A common issue that limits the clinical application of CNV analysis by capture-based MPS is its inability to detect copy number changes in regions with insufficient coverage (<20×).2 It is evident from our data that these problematic regions include GC-rich exons and exons containing highly repetitive sequences or sequences with high homology to regions elsewhere in the genome. These regions are difficult to capture and sequence efficiently and/or consistently. Therefore, the sequence depth generated from these regions is not reliable and has limited the ability to detect CNVs.

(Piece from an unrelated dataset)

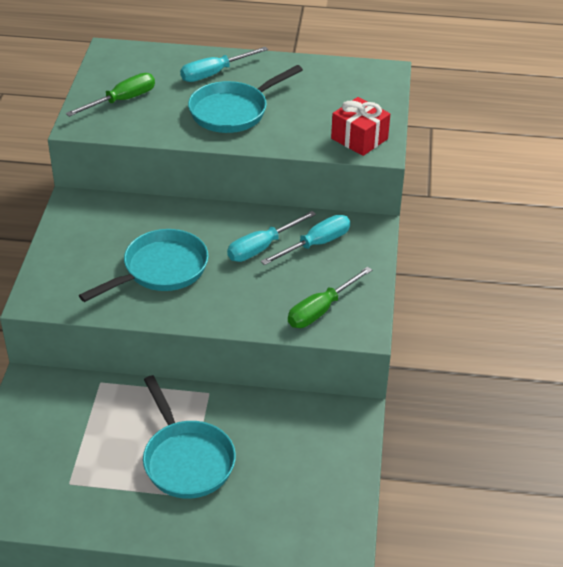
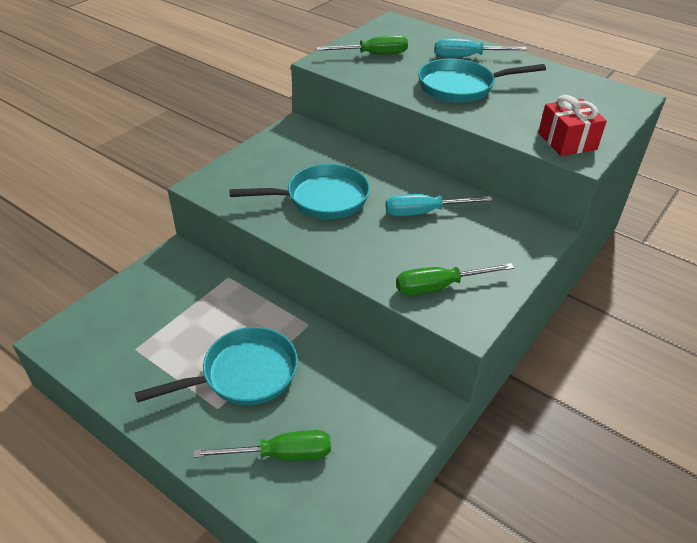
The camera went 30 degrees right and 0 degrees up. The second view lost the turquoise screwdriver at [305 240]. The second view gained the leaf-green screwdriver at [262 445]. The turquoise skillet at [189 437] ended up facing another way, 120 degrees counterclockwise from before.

The detection of exonic copy number changes largely relies on the consistent coverage depth of an individual exon. The resolution of detection depends on experimental variations including genomic fragmentation, number of amplification cycles, as well as interference among different probes, that is, the so-called batch effect.30 Focusing on a small group of genes is the key to reducing the unpredictable probe–probe interference and minimizing the batch effect. Using the coverage depth of each exon can significantly reduce the noise compared to using the coverage depth of each nucleotide. By doing so, the resolution is enhanced to a single exon. Our algorithm rarely provides sequence information of an intronic deletion breakpoint because only coding exons are captured and sequenced. If the breakpoints are located in the intronic regions that are not captured, there are no breakpoint sequence results from the analysis. If the breakpoints reside within exons, reads containing breakpoint sequence information can be retrieved for further analysis. We have developed an algorithm to detect breakpoint sequences by retrieving the unmatched sequence reads for realignment using less stringent parameters.8

In summary, our capture-based deep MPS approach allows concurrent detection of point mutations and exonic deletions. This is a much needed diagnostic improvement for a comprehensive one-step genetic analysis.

Disclosure

All authors are faculty members or employees in the Department of Molecular and Human Genetics at Baylor College of Medicine. The Medical Genetics Laboratories of the department offer extensive fee-based genetic tests including the use of massively parallel sequencing for molecular analyses of retinal diseases.